8. Le moyen, qui n'est donc pas nouveau, est recevable.

Bien-fondé du moyen

Vu les articles 757 et 758-6 du code civil :

9. Aux termes du premier de ces textes, si l'époux pré-décédé laisse des enfants ou descendants, le conjoint survivant recueille, à son choix, l'usufruit de la totalité des biens existants ou la propriété du quart des biens lorsque tous les enfants sont issus des deux époux et la propriété du quart en présence d'un ou plusieurs enfants qui ne sont pas issus des deux époux.

10. Le second dispose :

« Les libéralités reçues du défunt par le conjoint survivant s'imputent sur les droits de celui-ci dans la succession. Lorsque les libéralités ainsi reçues sont inférieures aux droits définis aux articles 757 et 757-1, le conjoint survivant peut en réclamer le complément, sans jamais recevoir une portion des biens supérieure à la quotité définie à l'article 1094-1. »

11. Pour dire M. [N] mal fondé en son action en responsabilité, l'arrêt retient que les droits successoraux de Mme [M] se cumulent avec les libéralités qu'[S] [N] lui a consenties selon les dispositions de l'article 758-6 du code civil et que, par application combinée des articles 757 et 1094-1 du même code, celle-ci bénéficie, outre du quart en pleine propriété de la succession, de l'usufruit des trois quarts, au titre de la quotité disponible spéciale au profit du conjoint survivant. Il en déduit que les droits de M. [N] dans la succession de son père étaient de la nue-propriété du quart et qu'ayant reçu du partage des droits d'une valeur supérieure, celui-ci ne justifie d'aucune perte de chance de refuser le partage proposé et de négocier un partage plus avantageux.

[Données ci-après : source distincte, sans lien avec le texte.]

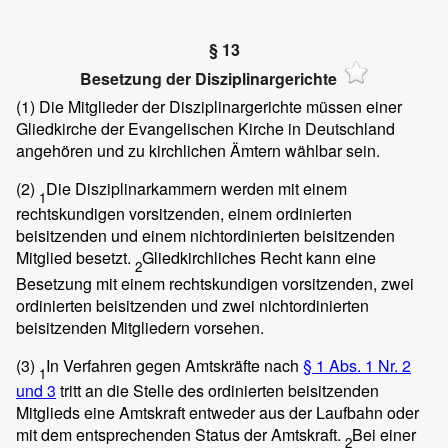
§ 13
Besetzung der Disziplinargerichte
(1)
Die Mitglieder der Disziplinargerichte müssen einer
Gliedkirche der Evangelischen Kirche in Deutschland
angehören und zu kirchlichen Ämtern wählbar sein.
(2)
Die Disziplinarkammern werden mit einem
1
rechtskundigen vorsitzenden, einem ordinierten
beisitzenden und einem nichtordinierten beisitzenden
Mitglied besetzt.
Gliedkirchliches Recht kann eine
2
Besetzung mit einem rechtskundigen vorsitzenden, zwei
ordinierten beisitzenden und zwei nichtordinierten
beisitzenden Mitgliedern vorsehen.
(3)
In Verfahren gegen Amtskräfte nach
§ 1 Abs. 1 Nr. 2
1
und 3
tritt an die Stelle des ordinierten beisitzenden
Mitglieds eine Amtskraft entweder aus der Laufbahn oder
mit dem entsprechenden Status der Amtskraft.
Bei einer
2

12. En statuant ainsi, alors que pour la détermination des droits successoraux du conjoint survivant, en vue de faire une exacte appréciation de l'existence de la perte de chance, les legs consentis à Mme [M] devaient d'abord, non pas se cumuler, mais s'imputer en intégralité sur les droits légaux de celle-ci, de sorte qu'il y avait lieu de calculer la valeur totale de ces legs, en ajoutant à la valeur des droits légués en propriété celle, convertie en capital, des droits légués en usufruit, et de comparer le montant ainsi obtenu à la valeur de la propriété du quart des biens calculée selon les modalités prévues à l'article 758-5 du code civil, la cour d'appel a violé les textes susvisés.

PAR CES MOTIFS, et sans qu'il y ait lieu de statuer sur l'autre grief, la Cour :

CASSE ET ANNULE, en toutes ses dispositions, l'arrêt rendu le 2 juin 2021, entre les parties, par la cour d'appel de Paris ;

Remet l'affaire et les parties dans l'état où elles se trouvaient avant cet arrêt et les renvoie devant la cour d'appel de Paris autrement composée.

Arrêt rendu en formation restreinte hors RNSM.

- Président : Mme Champalaune - Rapporteur : Mme Dard - Avocat général : M. Sassoust - Avocat(s) : SARL Meier-Bourdeau, Lécuyer et associés ; SARL Boré, Salve de Bruneton et Mégret -

Textes visés :

Articles 757, 757-1 et 758-6 du code civil ; article 758-5 du code civil.